DIRECTIONS:
(a) Answer these questions using the excerpt on stripe rust fungicides:
(i) In the Headline tests, which isolate produced some uredinia at the half concentration in both the 1 DBI and 0 DAI treatments?
(ii) In what year was triadimefon (Bayleton) launched?
(iii) What do the QoI group of fungicides inhibit in fungi?
(b) Write the next part of the excerpt on stripe rust fungicides, starting after its last sentence.

SOURCE EXTRACT:

____

In the Headline tests, only three application timings (1 DBI and 0 and 3 DAI) were used. No isolates produced uredinia at the full concentration 1.0× (3.52 mL L⁻¹), in any of the timing treatments, except for the few uredinia that were observed in the inoculation of isolate 2013-242-1 (Fig. 9a–c). At the half concentration (0.5×), isolate 1972-7-5 produced some uredinia in the treatments of 1 DBI and 0 DAI, but in the treatment of 3 DAI, all isolates produced uredinia with isolate 1972-7-5 producing the least uredinia. At 0.003×, all isolates produced uredinia, but the number varied. No isolate consistently produced more uredinia than others. Similar results were obtained for disease severity (Fig. 10a–c).

Fig. 9 (Colour online) Numbers of uredinia on adult plants of Avocet S wheat treated with Headline at different concentrations relative to the full concentration of Headline (3.52 mL L⁻¹) 1 day before (1 DBI) (a), on the same day (0 DAI) (b), and 3 days (3 DAI) (c) after inoculation with Puccinia striiformis f. sp. tritici.

Fig. 10 (Colour online) Disease severity on adult plants of Avocet S wheat treated with Headline at different concentrations relative to the labelled full concentration of Headline (3.52 mL L⁻¹) 1 day before (1 DBI) (a), on the same day (0 DAI) (b) and 3 days (3 DAI) (c) after inoculation with Puccinia striiformis f. sp. tritici.

Discussion

In the present study, we identified differences in sensitivity to Tilt and Headline fungicides among historical and contemporary Pst isolates through urediniospore germination. Different fungicide concentrations also had significant effects in inhibiting urediniospore germination. In the plant tests, we also observed the significant differences among isolates, fungicide concentrations, plus application timings on infection inhibition. Moreover, these factors significantly interacted with each other. This is the first report of differences in sensitivity existing in the Pst population in the USA.

Propiconazole, represented by Tilt, is a member of the DMI group, the largest class of fungicides that inhibits fungal sterol biosynthesis (Morton & Staub, 2008). The DMI fungicides have been used the longest for managing stripe rust in the US Pacific Northwest (Line, 1993, 2002). The first DMI fungicide launched was triadimefon (Bayleton) in 1973. After intensive testing, this fungicide was first registered for application on wheat to reduce stripe rust damage in 1981 (Line, 2002). Propiconazole, which was launched in 1979 (Morton & Staub, 2008), has been widely used since the mid-1980s (Line, 1993) and is still the most widely used fungicide for management of stripe rust (Chen, 2014). Pyraclostrobin, represented by Headline, belongs to the QoI group of fungicides that inhibit cytochrome bc1 of fungi (Morton & Staub, 2008). Launched in 1996, QoI fungicides are now the second largest class of fungicides used on cereals for managing various foliar fungal pathogens, including Pst. Among QoI fungicides, pyraclostrobin has been used to manage stripe rust since the early 2000s, although it has never been as widely used as propiconazole (Chen & Kang, 2017b). In the present study, we tested Tilt and Headline and analysed the data in the same way, but separately. Using their labelled full concentration as references, we found that Pst isolates were more sensitive to Headline than Tilt as the former was able to completely inhibit urediniospore germination at a concentration as low as 0.0075× whereas the latter needed at a concentration between 0.2× and 1.0× to perform a similar function.

____

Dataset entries

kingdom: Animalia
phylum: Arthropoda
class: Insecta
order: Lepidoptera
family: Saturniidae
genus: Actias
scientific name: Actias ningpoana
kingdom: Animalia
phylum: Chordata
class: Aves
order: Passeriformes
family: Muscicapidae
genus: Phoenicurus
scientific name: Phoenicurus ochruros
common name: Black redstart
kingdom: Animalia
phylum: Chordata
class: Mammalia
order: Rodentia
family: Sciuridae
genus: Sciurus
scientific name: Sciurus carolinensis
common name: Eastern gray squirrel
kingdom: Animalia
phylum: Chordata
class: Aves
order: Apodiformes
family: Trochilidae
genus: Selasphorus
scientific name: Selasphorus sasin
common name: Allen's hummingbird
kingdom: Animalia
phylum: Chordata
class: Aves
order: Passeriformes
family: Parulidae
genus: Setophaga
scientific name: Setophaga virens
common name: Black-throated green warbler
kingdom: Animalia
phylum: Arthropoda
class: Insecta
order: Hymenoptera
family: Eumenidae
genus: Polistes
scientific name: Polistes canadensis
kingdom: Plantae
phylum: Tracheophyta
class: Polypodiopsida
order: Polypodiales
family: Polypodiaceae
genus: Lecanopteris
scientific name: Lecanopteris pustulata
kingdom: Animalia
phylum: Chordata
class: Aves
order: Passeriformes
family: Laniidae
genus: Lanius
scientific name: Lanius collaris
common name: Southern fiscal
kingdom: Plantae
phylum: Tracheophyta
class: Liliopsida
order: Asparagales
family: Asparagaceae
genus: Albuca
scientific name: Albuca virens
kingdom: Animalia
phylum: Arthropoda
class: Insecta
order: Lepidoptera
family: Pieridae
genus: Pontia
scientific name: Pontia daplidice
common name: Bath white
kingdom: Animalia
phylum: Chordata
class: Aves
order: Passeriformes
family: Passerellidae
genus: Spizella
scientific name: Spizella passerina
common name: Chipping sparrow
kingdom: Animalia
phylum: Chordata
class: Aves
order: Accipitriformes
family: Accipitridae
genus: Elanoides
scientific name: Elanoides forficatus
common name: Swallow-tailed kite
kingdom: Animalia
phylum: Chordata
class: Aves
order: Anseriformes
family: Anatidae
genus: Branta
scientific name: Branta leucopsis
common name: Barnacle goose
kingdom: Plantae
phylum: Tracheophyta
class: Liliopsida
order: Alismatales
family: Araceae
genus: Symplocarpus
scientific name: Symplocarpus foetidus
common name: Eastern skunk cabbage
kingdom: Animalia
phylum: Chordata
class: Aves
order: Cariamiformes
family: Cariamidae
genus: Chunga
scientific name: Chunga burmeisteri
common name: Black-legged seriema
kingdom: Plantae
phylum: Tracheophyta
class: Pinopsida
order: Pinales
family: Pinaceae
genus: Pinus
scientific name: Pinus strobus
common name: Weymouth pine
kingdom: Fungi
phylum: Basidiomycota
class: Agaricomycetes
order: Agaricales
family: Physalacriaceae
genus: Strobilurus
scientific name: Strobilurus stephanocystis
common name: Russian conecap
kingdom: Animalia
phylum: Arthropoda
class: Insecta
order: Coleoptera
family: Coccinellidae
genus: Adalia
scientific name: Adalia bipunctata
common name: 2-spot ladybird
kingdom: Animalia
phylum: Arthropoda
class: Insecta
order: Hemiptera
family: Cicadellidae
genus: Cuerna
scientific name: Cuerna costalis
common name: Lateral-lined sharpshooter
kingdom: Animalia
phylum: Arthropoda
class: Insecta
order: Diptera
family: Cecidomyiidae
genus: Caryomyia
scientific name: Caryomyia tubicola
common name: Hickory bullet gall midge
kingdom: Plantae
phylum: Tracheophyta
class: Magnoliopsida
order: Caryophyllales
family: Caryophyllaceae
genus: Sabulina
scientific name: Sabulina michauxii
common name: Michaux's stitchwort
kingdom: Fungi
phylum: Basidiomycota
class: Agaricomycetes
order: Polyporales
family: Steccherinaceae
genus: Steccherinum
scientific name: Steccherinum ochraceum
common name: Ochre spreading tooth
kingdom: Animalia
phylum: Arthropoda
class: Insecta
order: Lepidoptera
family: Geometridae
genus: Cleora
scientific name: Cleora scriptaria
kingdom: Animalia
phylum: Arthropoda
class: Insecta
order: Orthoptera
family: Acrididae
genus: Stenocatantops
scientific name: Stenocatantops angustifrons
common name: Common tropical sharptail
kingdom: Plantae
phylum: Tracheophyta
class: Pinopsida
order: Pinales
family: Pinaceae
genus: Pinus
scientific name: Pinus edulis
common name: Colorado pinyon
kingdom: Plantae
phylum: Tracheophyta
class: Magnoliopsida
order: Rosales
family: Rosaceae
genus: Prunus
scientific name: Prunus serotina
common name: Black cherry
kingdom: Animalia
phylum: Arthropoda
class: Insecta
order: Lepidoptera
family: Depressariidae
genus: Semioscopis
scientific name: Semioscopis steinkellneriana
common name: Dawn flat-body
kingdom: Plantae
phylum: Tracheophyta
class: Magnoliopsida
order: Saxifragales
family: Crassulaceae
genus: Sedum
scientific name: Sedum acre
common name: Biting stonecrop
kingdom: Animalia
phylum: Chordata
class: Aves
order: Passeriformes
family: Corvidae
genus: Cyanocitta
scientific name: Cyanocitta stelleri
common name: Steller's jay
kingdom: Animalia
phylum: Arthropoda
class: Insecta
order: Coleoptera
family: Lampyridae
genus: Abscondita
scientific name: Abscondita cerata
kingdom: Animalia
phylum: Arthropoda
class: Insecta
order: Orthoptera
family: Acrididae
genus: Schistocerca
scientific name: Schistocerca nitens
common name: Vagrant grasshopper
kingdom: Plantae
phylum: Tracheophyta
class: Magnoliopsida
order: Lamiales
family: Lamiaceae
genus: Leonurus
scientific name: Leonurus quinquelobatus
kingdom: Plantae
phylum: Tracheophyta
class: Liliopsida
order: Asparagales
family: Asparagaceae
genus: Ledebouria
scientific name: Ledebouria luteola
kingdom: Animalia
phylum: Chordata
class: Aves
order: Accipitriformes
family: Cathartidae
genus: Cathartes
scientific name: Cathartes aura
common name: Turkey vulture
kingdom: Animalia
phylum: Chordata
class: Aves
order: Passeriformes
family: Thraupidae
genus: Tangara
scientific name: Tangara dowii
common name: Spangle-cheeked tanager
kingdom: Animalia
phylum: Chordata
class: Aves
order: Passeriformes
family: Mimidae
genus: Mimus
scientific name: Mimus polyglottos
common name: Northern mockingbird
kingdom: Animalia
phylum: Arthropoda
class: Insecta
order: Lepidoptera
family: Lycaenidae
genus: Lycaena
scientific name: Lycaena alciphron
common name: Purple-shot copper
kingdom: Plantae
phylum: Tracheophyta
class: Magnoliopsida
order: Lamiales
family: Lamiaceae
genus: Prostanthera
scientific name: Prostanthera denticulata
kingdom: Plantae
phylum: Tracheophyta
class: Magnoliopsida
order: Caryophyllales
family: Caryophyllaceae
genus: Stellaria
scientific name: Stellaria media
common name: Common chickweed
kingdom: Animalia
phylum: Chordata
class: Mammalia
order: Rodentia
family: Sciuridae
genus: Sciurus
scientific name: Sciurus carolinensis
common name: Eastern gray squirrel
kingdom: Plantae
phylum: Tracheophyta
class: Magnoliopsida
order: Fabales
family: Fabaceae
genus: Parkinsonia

____

LIST OF ANSWERS:
(a)
(i) Isolate 1972-7-5
(ii) 1973
(iii) Cytochrome bc1

(b)
Instead of the active ingredients of propiconazole and pyraclostrobin, we used their representative fungicides Tilt and Headlines, respectively. These tests provided the sensitivity information directly useful to the management of stripe rust using these fungicides. However, Tilt and Headline contain only 41.8% propiconazole and 23.6% pyraclostrobin, respectively. Further tests with propiconazole or pyraclostrobin are needed to determine if Pst isolates have different levels of sensitivity to the active ingredients. As each class has many other formulations, the data with the active ingredient can be used as a better reference for determination of Pst sensitivity to the fungicides containing the same active ingredients.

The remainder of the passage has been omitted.